We read with interest the article published by Gulmez et al. [1]. While the authors are to be commended for their goal of conducting a prospective, randomized, double-blind trial about the effect of dipyrone on blood flow and necrosis (i.e., flap survival), there are several issues with respect to the design of the study and the statistical analysis used. With respect to study design, the major issue is that there is no reference to any sample size calculation. In fact, in order for a particular finding to be claimed as significant (or not), the study must have enough power. In this particular case, the expected change in blood flow should be stated and from that the sample size should be calculated (e.g., considering the ‘‘standard’’ a error of 0.05 and a power of 0.8). Moreover, there is no reference to the randomization method. Another critical point we want to bring up is the statistical analysis used. The authors state that ‘‘Student’s ttest at a p level of significance less than 0.05 was used to compare the percentage of necrotic area and blood flow changes from baseline for each time point measure.’’ This may not be the correct way to go.
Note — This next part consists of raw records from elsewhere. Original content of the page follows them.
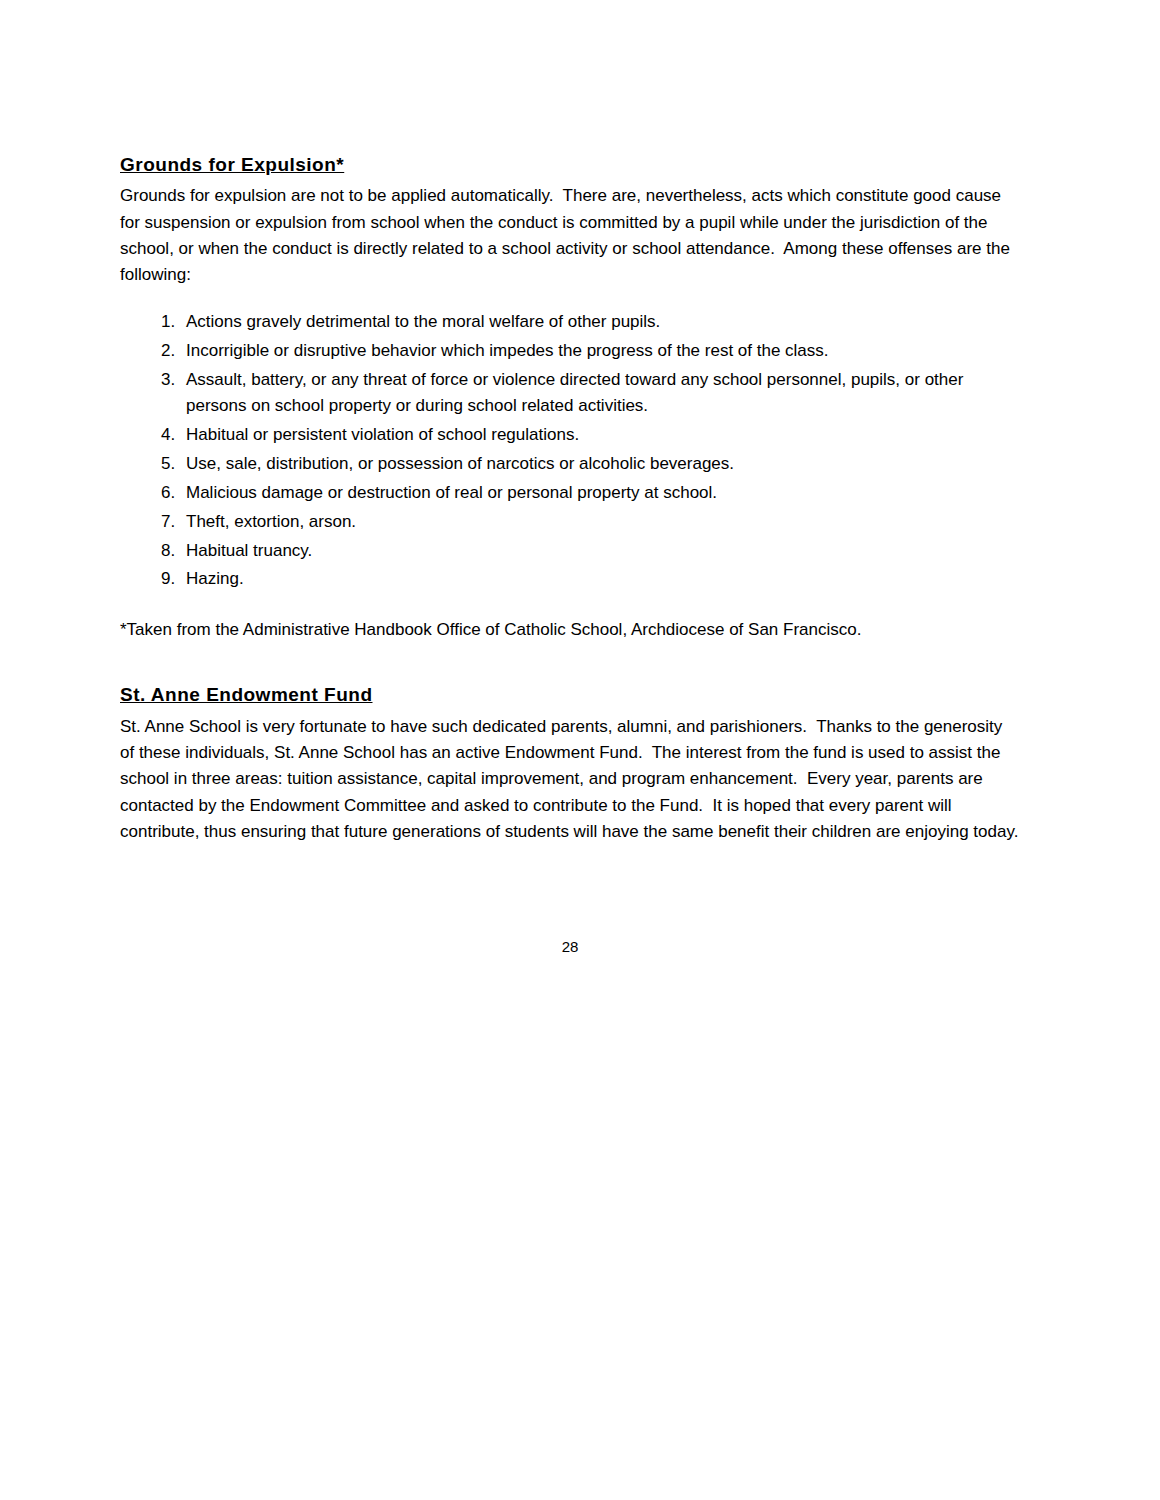Grounds for Expulsion*
Grounds for expulsion are not to be applied automatically. There are, nevertheless, acts which constitute good cause for suspension or expulsion from school when the conduct is committed by a pupil while under the jurisdiction of the school, or when the conduct is directly related to a school activity or school attendance. Among these offenses are the following:
Actions gravely detrimental to the moral welfare of other pupils.
Incorrigible or disruptive behavior which impedes the progress of the rest of the class.
Assault, battery, or any threat of force or violence directed toward any school personnel, pupils, or other persons on school property or during school related activities.
Habitual or persistent violation of school regulations.
Use, sale, distribution, or possession of narcotics or alcoholic beverages.
Malicious damage or destruction of real or personal property at school.
Theft, extortion, arson.
Habitual truancy.
Hazing.
*Taken from the Administrative Handbook Office of Catholic School, Archdiocese of San Francisco.
St. Anne Endowment Fund
St. Anne School is very fortunate to have such dedicated parents, alumni, and parishioners. Thanks to the generosity of these individuals, St. Anne School has an active Endowment Fund. The interest from the fund is used to assist the school in three areas: tuition assistance, capital improvement, and program enhancement. Every year, parents are contacted by the Endowment Committee and asked to contribute to the Fund. It is hoped that every parent will contribute, thus ensuring that future generations of students will have the same benefit their children are enjoying today.
28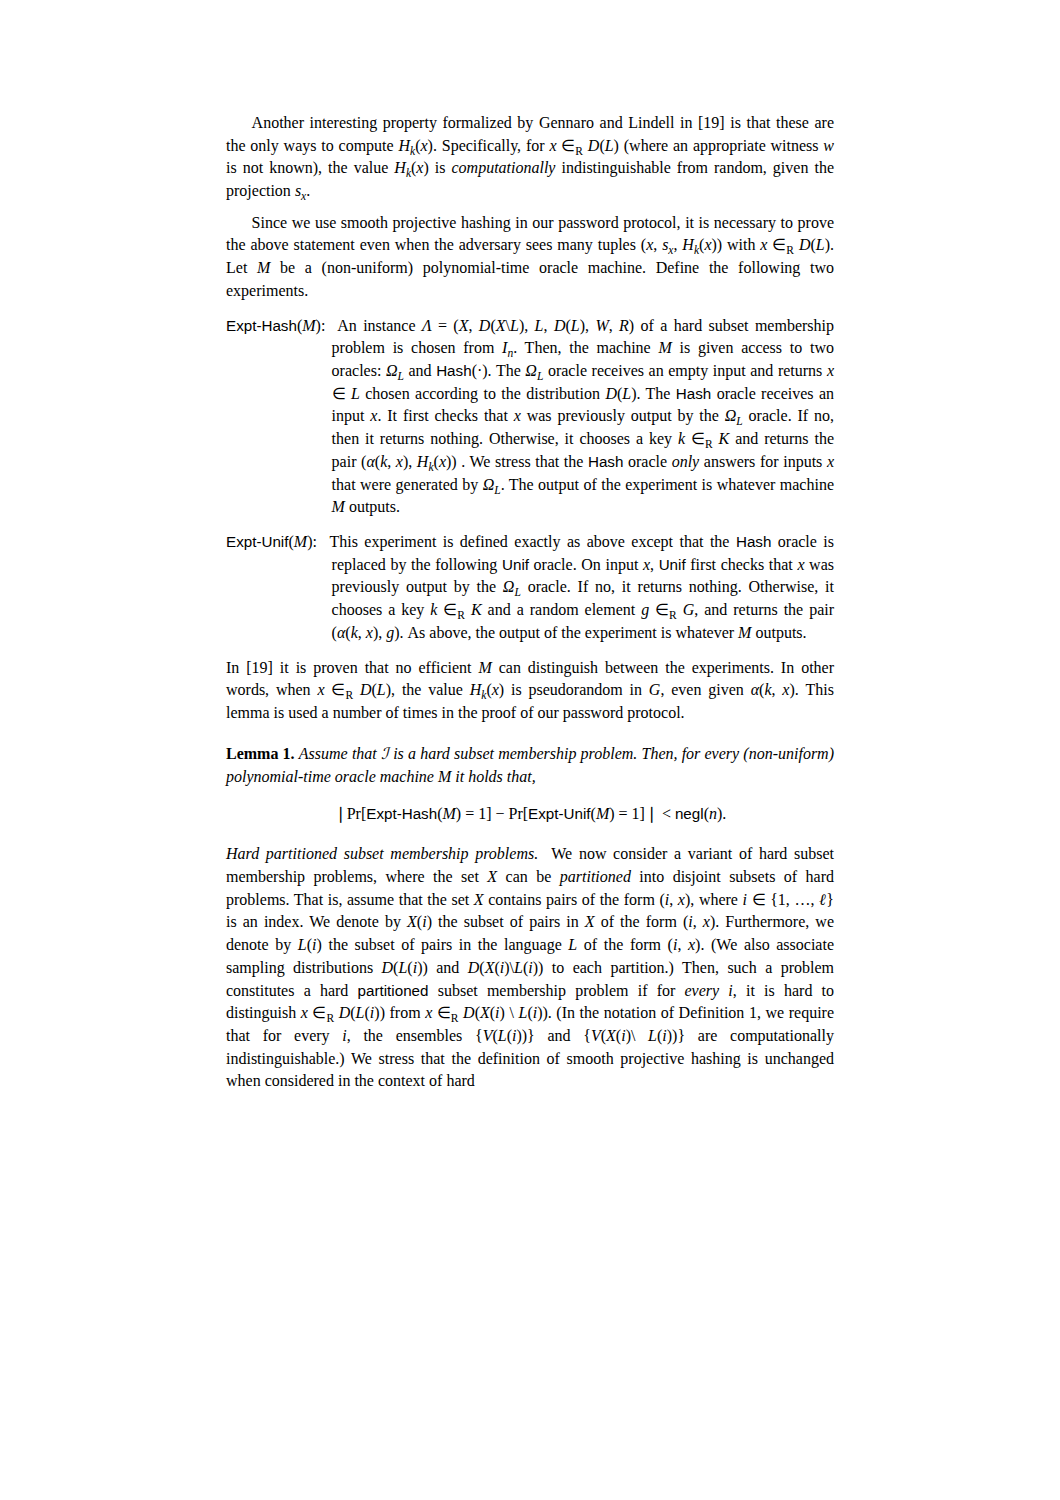Another interesting property formalized by Gennaro and Lindell in [19] is that these are the only ways to compute Hk(x). Specifically, for x ∈R D(L) (where an appropriate witness w is not known), the value Hk(x) is computationally indistinguishable from random, given the projection sx.
Since we use smooth projective hashing in our password protocol, it is necessary to prove the above statement even when the adversary sees many tuples (x, sx, Hk(x)) with x ∈R D(L). Let M be a (non-uniform) polynomial-time oracle machine. Define the following two experiments.
Expt-Hash(M): An instance Λ = (X, D(X\L), L, D(L), W, R) of a hard subset membership problem is chosen from In. Then, the machine M is given access to two oracles: ΩL and Hash(·). The ΩL oracle receives an empty input and returns x ∈ L chosen according to the distribution D(L). The Hash oracle receives an input x. It first checks that x was previously output by the ΩL oracle. If no, then it returns nothing. Otherwise, it chooses a key k ∈R K and returns the pair (α(k, x), Hk(x)) . We stress that the Hash oracle only answers for inputs x that were generated by ΩL. The output of the experiment is whatever machine M outputs.
Expt-Unif(M): This experiment is defined exactly as above except that the Hash oracle is replaced by the following Unif oracle. On input x, Unif first checks that x was previously output by the ΩL oracle. If no, it returns nothing. Otherwise, it chooses a key k ∈R K and a random element g ∈R G, and returns the pair (α(k, x), g). As above, the output of the experiment is whatever M outputs.
In [19] it is proven that no efficient M can distinguish between the experiments. In other words, when x ∈R D(L), the value Hk(x) is pseudorandom in G, even given α(k, x). This lemma is used a number of times in the proof of our password protocol.
Lemma 1. Assume that ℐ is a hard subset membership problem. Then, for every (non-uniform) polynomial-time oracle machine M it holds that,
❘Pr[Expt-Hash(M) = 1] − Pr[Expt-Unif(M) = 1]❘ < negl(n).
Hard partitioned subset membership problems. We now consider a variant of hard subset membership problems, where the set X can be partitioned into disjoint subsets of hard problems. That is, assume that the set X contains pairs of the form (i, x), where i ∈ {1, …, ℓ} is an index. We denote by X(i) the subset of pairs in X of the form (i, x). Furthermore, we denote by L(i) the subset of pairs in the language L of the form (i, x). (We also associate sampling distributions D(L(i)) and D(X(i)\L(i)) to each partition.) Then, such a problem constitutes a hard partitioned subset membership problem if for every i, it is hard to distinguish x ∈R D(L(i)) from x ∈R D(X(i) \ L(i)). (In the notation of Definition 1, we require that for every i, the ensembles {V(L(i))} and {V(X(i)\ L(i))} are computationally indistinguishable.) We stress that the definition of smooth projective hashing is unchanged when considered in the context of hard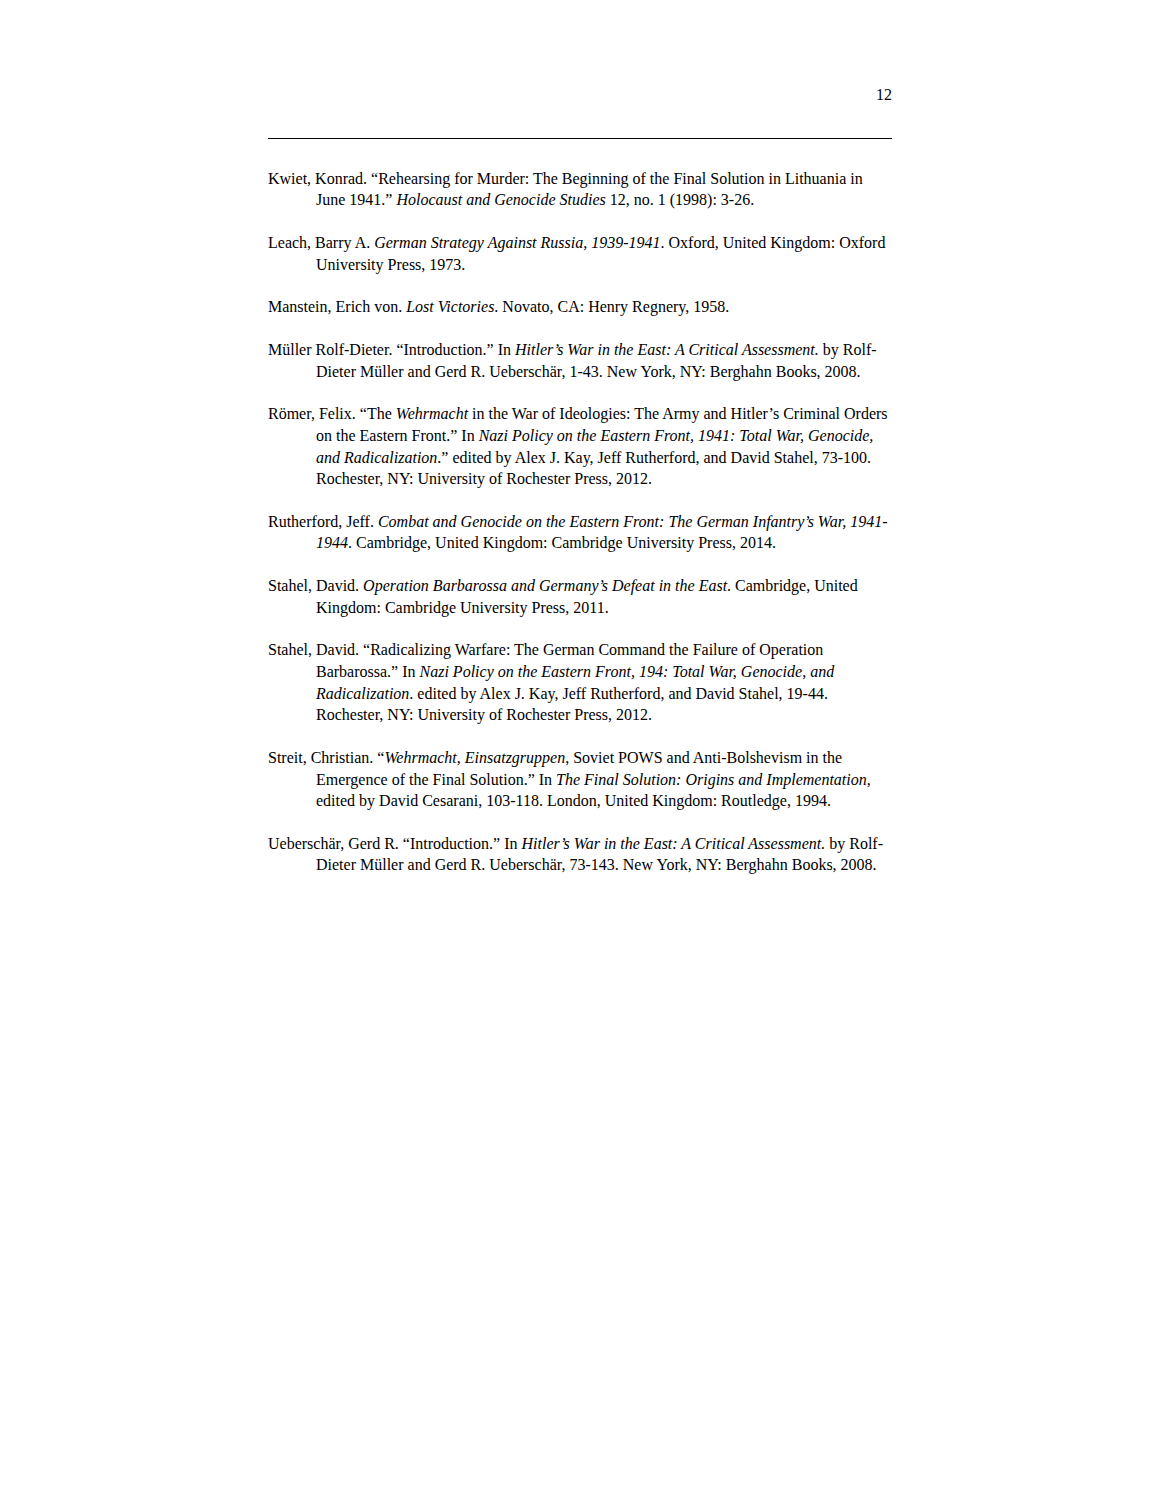12
Kwiet, Konrad. “Rehearsing for Murder: The Beginning of the Final Solution in Lithuania in June 1941.” Holocaust and Genocide Studies 12, no. 1 (1998): 3-26.
Leach, Barry A. German Strategy Against Russia, 1939-1941. Oxford, United Kingdom: Oxford University Press, 1973.
Manstein, Erich von. Lost Victories. Novato, CA: Henry Regnery, 1958.
Müller Rolf-Dieter. “Introduction.” In Hitler’s War in the East: A Critical Assessment. by Rolf-Dieter Müller and Gerd R. Ueberschär, 1-43. New York, NY: Berghahn Books, 2008.
Römer, Felix. “The Wehrmacht in the War of Ideologies: The Army and Hitler’s Criminal Orders on the Eastern Front.” In Nazi Policy on the Eastern Front, 1941: Total War, Genocide, and Radicalization.” edited by Alex J. Kay, Jeff Rutherford, and David Stahel, 73-100. Rochester, NY: University of Rochester Press, 2012.
Rutherford, Jeff. Combat and Genocide on the Eastern Front: The German Infantry’s War, 1941-1944. Cambridge, United Kingdom: Cambridge University Press, 2014.
Stahel, David. Operation Barbarossa and Germany’s Defeat in the East. Cambridge, United Kingdom: Cambridge University Press, 2011.
Stahel, David. “Radicalizing Warfare: The German Command the Failure of Operation Barbarossa.” In Nazi Policy on the Eastern Front, 194: Total War, Genocide, and Radicalization. edited by Alex J. Kay, Jeff Rutherford, and David Stahel, 19-44. Rochester, NY: University of Rochester Press, 2012.
Streit, Christian. “Wehrmacht, Einsatzgruppen, Soviet POWS and Anti-Bolshevism in the Emergence of the Final Solution.” In The Final Solution: Origins and Implementation, edited by David Cesarani, 103-118. London, United Kingdom: Routledge, 1994.
Ueberschär, Gerd R. “Introduction.” In Hitler’s War in the East: A Critical Assessment. by Rolf-Dieter Müller and Gerd R. Ueberschär, 73-143. New York, NY: Berghahn Books, 2008.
Are all the variables normally distributed? If not, nonparametric tests should be used. Moreover, this study involves both tests between groups and tests within the same individuals (i.e., repeated measurements on blood flow and fraction of necrosis). Therefore, close attention should be paid to whether use of a t test for unpaired or paired data is appropriate and, similarly, to the use of either a Wilcoxon rank-sum test or signed-rank test. While this study is extremely interesting for plastic surgeons, appropriate statistical analysis of data from trials is crucial for adequate conclusions. In addition, we have recently shown that the anesthetic technique used affects regional blood flow in spine surgery [2]. Because most patients undergoing plastic surgery procedures are under general anesthesia, it would be interesting to investigate the effect of different anesthetic techniques on flap vascularization and viability. We hope our suggestions will be useful to other authors who will be involved in similar studies in the future.